Ihr seid wunderbar. Bunt, lebensfroh, erneuernd, kreativ. Ihr findet Lösungen, anstatt in Problemen verhaftet zu bleiben. Ihr zeigt Euch, Ihr tretet für Eure Kinder und für Eure Überzeugungen ein.

Seid stolz auf das, was Ihr tut. Seid stolz aufeinander.
Und wenn Euch der Gegenwind mal wieder eiskalt ins Gesicht weht: seid vor allem stolz auf Euch selbst. Ihr steht noch. Oder wenn Ihr umgefallen seid, steht Ihr wieder auf.

Denn Ihr habt eine Vision. Und diese Vision reicht weiter als bis zum sprichwörtlichen Tellerrand. Diese Vision ist das Fundament unserer Zukunft.

Bleibt verrückt

Bleibt verrückt, unangepasst, stolz und mutig. Geht Euren ureigenen Weg, unbeirrbar. In einer weltweiten Atmosphäre der Scham und Getrenntheit ist es das Beste, was wir zur Heilung dieses Planeten beitragen können.

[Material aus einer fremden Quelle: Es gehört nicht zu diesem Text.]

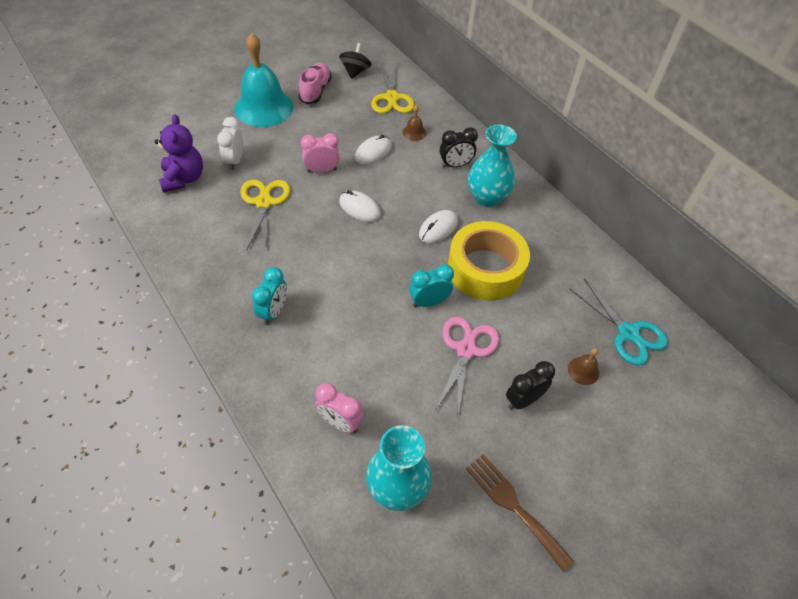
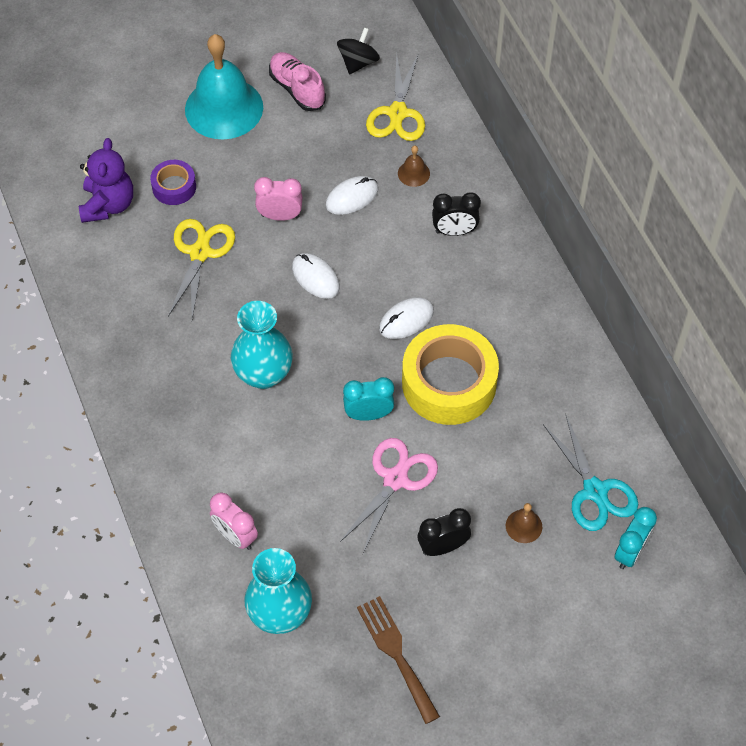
camera: 15 degrees right, 5 degrees up
white clock [217,117,243,170] -> purple tape [150,160,196,205]
turquoise clock [252,267,287,325] -> turquoise clock moved to [615,507,657,569]
pink shoe [299,63,332,104] -> pink shoe turned 60 degrees counterclockwise [269,52,326,111]
turquoise vase [468,125,517,207] -> turquoise vase moved to [231,301,293,389]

Ich bin froh, dass es Euch gibt. Und dass wir auf diesem herausfordernden Weg nicht alleine sind.

Buchtipps

Zur Einführung

Stephan Marks: Scham – die tabuisierte Emotion
Für mich das entscheidende Buch zum Thema Scham. Stephan Marks ist Sozialwissenschaftler und bietet auch Fortbildungen zum Thema an, u.a. für Lehrer.

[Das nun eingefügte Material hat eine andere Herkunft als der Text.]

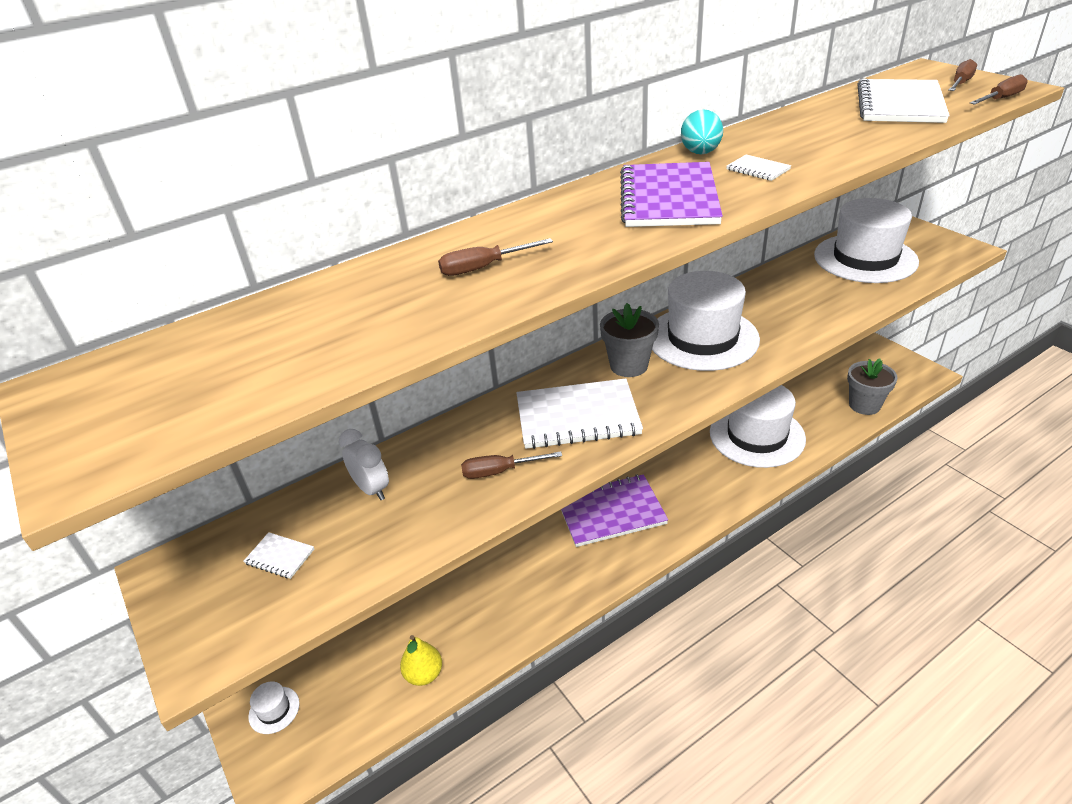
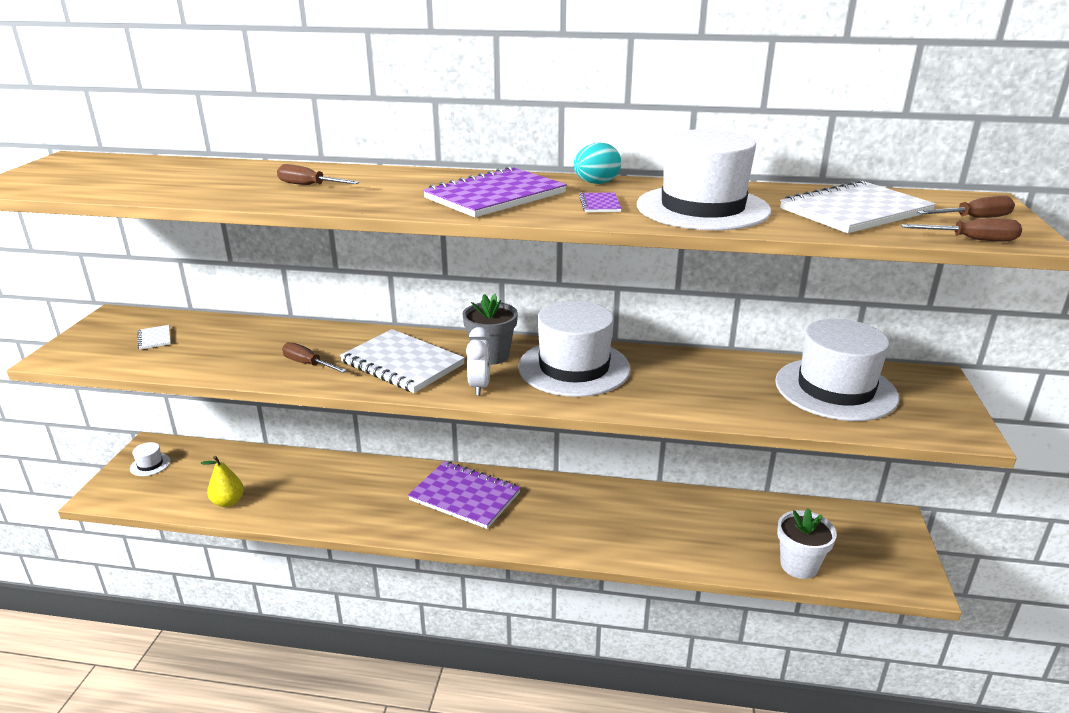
camera: 40 degrees right, 10 degrees down
white clock [339,429,389,500] -> white clock moved to [466,327,490,395]
white hat [710,385,806,468] -> white hat moved to [637,129,771,230]
white notebook [726,155,791,181] -> purple notebook [579,192,622,212]
grey flower pot [847,358,898,415] -> white flower pot [777,508,837,579]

Udo Baer und Gabriele Frick-Baer: Vom Schämen und Beschämtwerden
Schmales Büchlein, das einen guten Einstieg bietet

Victor Chu: Scham und Leidenschaft
Buch eines Gestalttherapeuten, der mit Familienaufstellungen arbeitet

Zur historischen Dimension von Scham

Stephan Marks: Warum folgten sie Hitler? – Die Psychologie des Nationalsozialismus

Für therapeutisch Interessierte

Micha Hilgers: Scham: Gesichter eines Affekts
Gut zu lesender Klassiker eines erfahrenen Psychoanalytikers

Uri Weinblatt: Die Nähe ist ganz nah! Scham und Verletzungen in Beziehungen überwinden
Hervorragendes Buch, um die Dynamik der Scham (vor allem in Gesprächen) besser zu verstehen. Besonders aufschlussreich für therapeutisch Interessierte.

Leon Wurmser: Die Maske der Scham: Die Psychoanalyse von Schamaffekten und Schamkonflikten
Eines der am häufigsten zitierten und umfangreichsten Bücher. Allerdings recht mühsam zu lesen; ich habe es auf halber Strecke beiseite gelegt.